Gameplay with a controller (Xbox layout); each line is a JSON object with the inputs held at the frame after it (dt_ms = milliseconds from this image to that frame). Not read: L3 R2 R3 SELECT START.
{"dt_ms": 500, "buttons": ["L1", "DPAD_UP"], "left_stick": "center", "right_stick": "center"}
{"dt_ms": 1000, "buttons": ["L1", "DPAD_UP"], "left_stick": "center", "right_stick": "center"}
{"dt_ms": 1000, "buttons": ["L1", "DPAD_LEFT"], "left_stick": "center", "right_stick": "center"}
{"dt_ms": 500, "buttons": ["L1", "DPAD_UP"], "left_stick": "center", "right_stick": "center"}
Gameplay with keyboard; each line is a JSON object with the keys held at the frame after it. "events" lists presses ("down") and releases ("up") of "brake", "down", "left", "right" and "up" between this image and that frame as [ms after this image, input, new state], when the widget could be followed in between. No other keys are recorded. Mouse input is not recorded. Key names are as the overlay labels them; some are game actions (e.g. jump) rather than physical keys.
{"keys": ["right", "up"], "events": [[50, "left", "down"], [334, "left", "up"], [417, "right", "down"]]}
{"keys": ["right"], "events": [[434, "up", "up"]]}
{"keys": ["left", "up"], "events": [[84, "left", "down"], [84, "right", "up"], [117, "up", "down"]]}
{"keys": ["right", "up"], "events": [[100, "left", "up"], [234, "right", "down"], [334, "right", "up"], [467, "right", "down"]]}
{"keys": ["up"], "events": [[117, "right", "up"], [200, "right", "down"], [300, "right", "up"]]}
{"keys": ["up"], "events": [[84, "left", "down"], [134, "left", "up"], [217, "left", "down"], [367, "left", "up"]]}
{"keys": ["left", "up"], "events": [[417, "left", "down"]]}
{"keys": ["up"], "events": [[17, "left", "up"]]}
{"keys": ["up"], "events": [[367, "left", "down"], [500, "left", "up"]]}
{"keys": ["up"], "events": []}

════════════════

--- TASK DESCRIPTION ---
All that should be returned is the run of lines from the one with "Gameplay with keyboard;" to the last line of the material above, copied exactly.

--- YOUR SOLUTION ---
Gameplay with keyboard; each line is a JSON object with the keys held at the frame after it. "events" lists presses ("down") and releases ("up") of "brake", "down", "left", "right" and "up" between this image and that frame as [ms after this image, input, new state], when the widget could be followed in between. No other keys are recorded. Mouse input is not recorded. Key names are as the overlay labels them; some are game actions (e.g. jump) rather than physical keys.
{"keys": ["right", "up"], "events": [[50, "left", "down"], [334, "left", "up"], [417, "right", "down"]]}
{"keys": ["right"], "events": [[434, "up", "up"]]}
{"keys": ["left", "up"], "events": [[84, "left", "down"], [84, "right", "up"], [117, "up", "down"]]}
{"keys": ["right", "up"], "events": [[100, "left", "up"], [234, "right", "down"], [334, "right", "up"], [467, "right", "down"]]}
{"keys": ["up"], "events": [[117, "right", "up"], [200, "right", "down"], [300, "right", "up"]]}
{"keys": ["up"], "events": [[84, "left", "down"], [134, "left", "up"], [217, "left", "down"], [367, "left", "up"]]}
{"keys": ["left", "up"], "events": [[417, "left", "down"]]}
{"keys": ["up"], "events": [[17, "left", "up"]]}
{"keys": ["up"], "events": [[367, "left", "down"], [500, "left", "up"]]}
{"keys": ["up"], "events": []}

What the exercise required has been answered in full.